Unlike nearly everything on the market today, the Ripjaws-Z get shipped not in a simple plastic packaging, but rather in a cardboard case that provides extra protection for both the memory modules as well as to two additional fan assemblies.
Looking at modern marketing tendences, one could expect a piece of ammunition or a zombie unicorn sticking out of the heatspreaders, but G.Skill have kept things surprisingly
simply, especially for what once was the crown of their product line.
Examining the SPD, we find profiles that cover multiple JEDEC ratings up to DDR3-1676. The XMP part is yet again being misread by CPU-Z. Instead of shown 2286 9-12-11, the only profile is actually able to set things up right once again helping those who can’t do the same themselves.
Knowing G.Skill memory
from the past, taking the heatspreaders off the Ripjaws-Z should not be a difficult task as there are no warranty seals to break and no supersticky glue or complicated construction to worry about.

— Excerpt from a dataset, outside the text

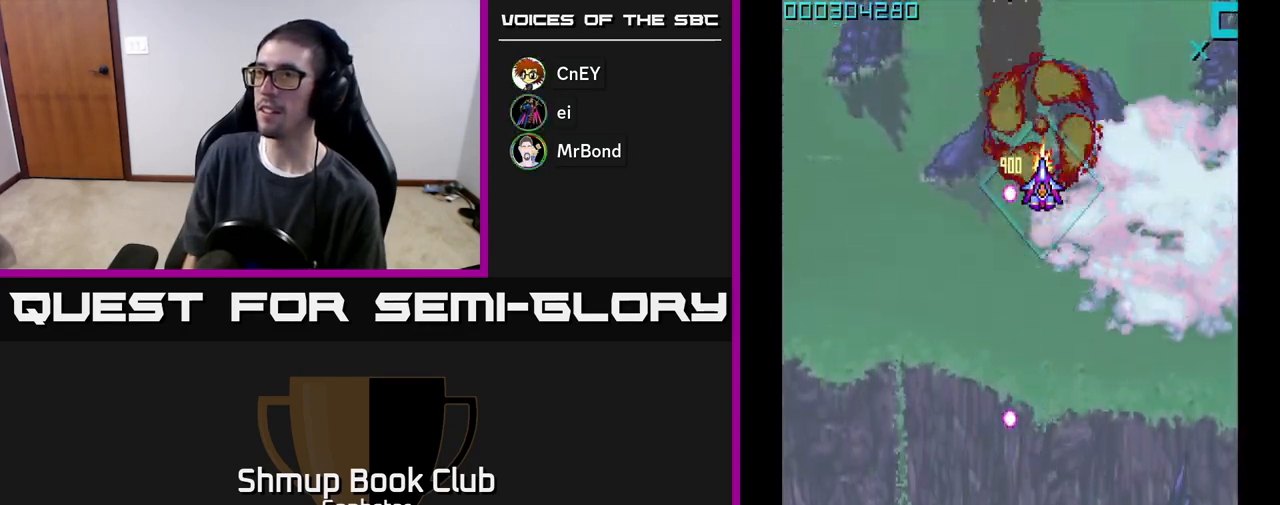
{"buttons": ["A"], "left_stick": "center", "events": []}
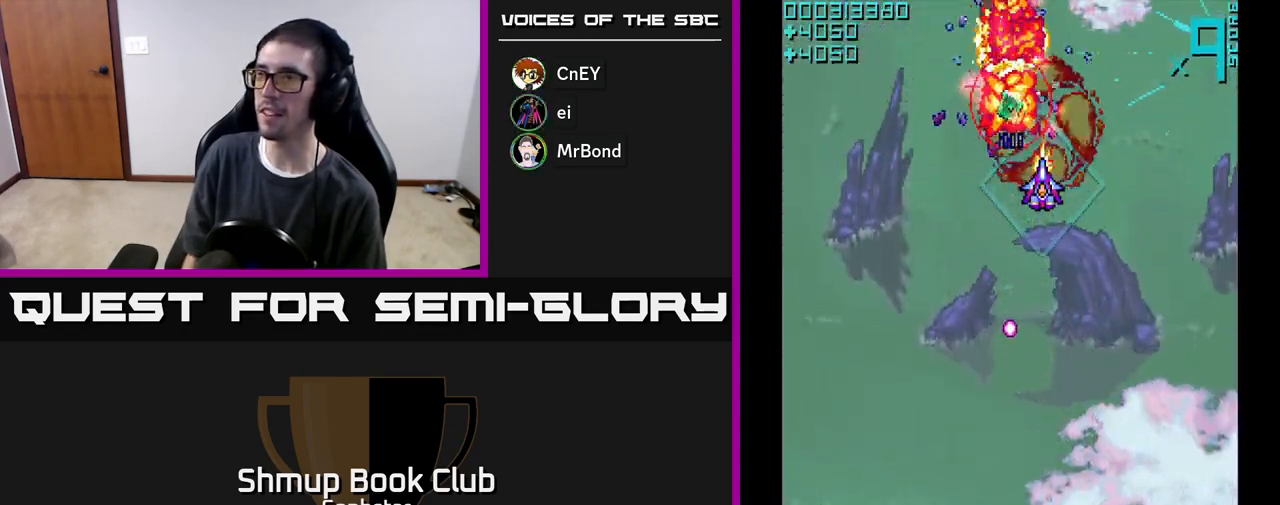
{"buttons": ["A"], "left_stick": "center", "events": []}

There are two separate paths in which one can get 4GB modules to run 2400 9-11-10 at 1.65V. First would be by binning Samsung 2Gbit revision D chips, many of which can operate at 2400 9-11-11 at 1.65V, but the last step to 9-11-10 would take a lot of magic. The alternative way chosen by G.Skill is binning Hynix 2Gbit BFR, which generally overclock quite well at 9-11-10 and were
better available at the time, seeking for the cream of the crop samples that can do 1200 at or under one-sixty-five. Either way, assigning such specifications means that these sticks must have passed multiple quality control stages before making it to the final product, so we’re anxiously looking forward to take part in some overclocking adventures.